Quoted passage:

************

Syllabus: Promise of Health
Summer, First Session 2005

Tuesday/Thursdays 6:00–10:00 p.m. TESC
  Seminar 2 Room E1107

Joan Bantz, Office: Lab I, 3011
Office Hours:     T/TH 3:00-5:30 p.m., And By Appointment
email:    bantzj@evergreen.edu
Voice mail: 360-867-5095
Home Page:

CRN: 40162 (GR) 40161 (UG)

Course Description:

    This course is designed to enhance understanding of how socio-political frameworks influence health care delivery and public policies. Emphasis will be given to the tension between health and health care.This course is recommended for students who wish to enhance skills and gain practical mechanisms to intervene on behalf of community, programs or institutions.

    Current debates about health care reforms rarely address social, multicultural, and political-economic assumptions that frame what it means to be “healthy.” In order to understand how our collective understanding of health (healing, illness and wellness) shape our mental constructs, our reaction to disease and ultimately our organized forms of health care delivery; this course explores the cultural dimensions of human systems, including worldviews, kinship/social organization, inequities and healthcare beliefs. (Particular attention will focus on how these constructs impact specific communities (of color, ethnicity, women, and gays/lesbians.). We will examine American health care visions and values and how key actors are often at odds with one another.

    People live longer and healthier lives if they eat well, are well housed, are secure from war, crime, and domestic violence, are not deranged by drugs or alcohol, if they have plenty of clean water for drinking and washing, if they breathe clean air, if they have access to basic vaccines and antibiotics, if they can exercise some sense of choice in their lives, and if they have friends and family to give life meaning. The health can depend upon how many children people have, at what age and in what kind of families, what dynamics exist inside their homes, how much money and education they have, with whom they have sex and how, and what they do with their sewage. Medicine and public health are rarely at the top of the list. Skilled medical professionals, the right drugs and the right machines all help, but they are not enough. What builds health, it turns out, also builds community, public safety, wealth, and families. These are systemic tasks that require all the energy and creative thought a community can muster, from everyone who can make a difference, from business, the media and government to the poor and un/underrepresented.

Without a broader discussion and collaboration concerning these underlying determinates, our desire for universal access to a fiscally sustainable, quality focused system of care may never be realized in the United States.

Course Objectives:

Overall, we will seek to integrate theory and practice. Specifically, this course will enhance students' abilities to evaluate the effectiveness, efficiency, and equity of health policies and programs. Upon successful completion of the course the student will have:

Required Text:  (order of reading)

Random House, 2005.
ISBN: 0375708219

Shipler, David K

The Working Poor: Invisible in America

ME Sharpe, 2005.
ISBN 0765611368

Patel, Kant and Mark Rushefsky

The Politics of Public Health in the United States

Oxford University Press, 2005.  ISBN: 0195160398

Quadagno, Jill S

One Nation, Uninsured: Why the U.S. Has No National Health Insurance

APC Books, 2005.

************

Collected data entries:
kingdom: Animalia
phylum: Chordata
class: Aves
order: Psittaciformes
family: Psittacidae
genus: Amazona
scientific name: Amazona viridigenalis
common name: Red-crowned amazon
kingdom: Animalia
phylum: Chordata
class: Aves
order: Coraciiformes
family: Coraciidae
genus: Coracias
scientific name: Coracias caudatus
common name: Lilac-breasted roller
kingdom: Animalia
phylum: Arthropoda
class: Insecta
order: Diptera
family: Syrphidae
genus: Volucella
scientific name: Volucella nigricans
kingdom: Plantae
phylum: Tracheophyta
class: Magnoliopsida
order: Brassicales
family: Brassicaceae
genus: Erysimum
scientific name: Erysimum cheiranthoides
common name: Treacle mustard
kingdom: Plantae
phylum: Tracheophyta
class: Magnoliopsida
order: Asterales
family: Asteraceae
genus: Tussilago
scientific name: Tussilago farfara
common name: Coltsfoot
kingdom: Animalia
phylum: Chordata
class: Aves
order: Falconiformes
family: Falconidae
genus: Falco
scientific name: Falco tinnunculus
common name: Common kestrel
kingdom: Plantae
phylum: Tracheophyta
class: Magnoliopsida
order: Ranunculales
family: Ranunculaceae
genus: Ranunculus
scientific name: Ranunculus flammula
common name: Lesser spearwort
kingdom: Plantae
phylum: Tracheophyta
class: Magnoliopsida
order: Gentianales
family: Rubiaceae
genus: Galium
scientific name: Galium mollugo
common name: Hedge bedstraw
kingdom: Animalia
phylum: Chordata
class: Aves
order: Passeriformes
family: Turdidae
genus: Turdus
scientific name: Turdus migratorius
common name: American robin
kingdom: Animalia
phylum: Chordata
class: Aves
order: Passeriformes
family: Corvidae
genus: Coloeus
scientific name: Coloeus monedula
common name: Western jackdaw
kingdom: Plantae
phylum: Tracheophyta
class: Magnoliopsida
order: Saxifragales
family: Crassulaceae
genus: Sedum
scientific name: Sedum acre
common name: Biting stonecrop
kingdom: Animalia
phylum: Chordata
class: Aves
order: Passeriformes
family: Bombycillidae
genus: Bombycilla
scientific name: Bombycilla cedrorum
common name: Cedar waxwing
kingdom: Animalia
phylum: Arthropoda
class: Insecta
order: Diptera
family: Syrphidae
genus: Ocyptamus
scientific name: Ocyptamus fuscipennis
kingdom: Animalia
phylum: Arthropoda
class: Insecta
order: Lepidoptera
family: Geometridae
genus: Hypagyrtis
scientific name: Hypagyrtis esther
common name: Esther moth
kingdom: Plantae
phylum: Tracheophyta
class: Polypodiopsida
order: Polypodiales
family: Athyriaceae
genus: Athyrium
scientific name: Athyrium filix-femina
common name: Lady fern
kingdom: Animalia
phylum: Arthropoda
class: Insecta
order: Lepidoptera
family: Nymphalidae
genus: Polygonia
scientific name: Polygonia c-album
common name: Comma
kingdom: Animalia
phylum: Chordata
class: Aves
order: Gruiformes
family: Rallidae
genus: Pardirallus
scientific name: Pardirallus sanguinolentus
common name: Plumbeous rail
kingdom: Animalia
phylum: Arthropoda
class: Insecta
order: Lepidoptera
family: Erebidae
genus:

************

Exercise instructions:
How would the Promise of Health syllabus go on from its final line? Write the next part.

Task response:
ISBN 0972002847

Church, Dawson and Geralyn Gendreau (Editors).

Healing Our Planet, Healing Our Selves: The Power of Change Within to Change the World

Self-Selected text and several articles

PERFORMANCE/EXPECTATION:

A. Current “Promise of Health” Text Selections                20 percent
B. Journals                                                                      10 percent
C. Policy Briefing, Abstract and Bibliography                   30 percent
D. Class Participation                                                       40 percent

Description of Performance Measures and Expectations:
The course will be conducted as an intensive seminar with workshops and lectures. Guest participants will be invited to provide personal insight into the topic under discussion. Student comprehension of the course material will be demonstrated by class and Seminar participation, written assignments and shared intellectual journals. A final project presentation with detailed abstract and bibliography will be required from selected current health policy areas.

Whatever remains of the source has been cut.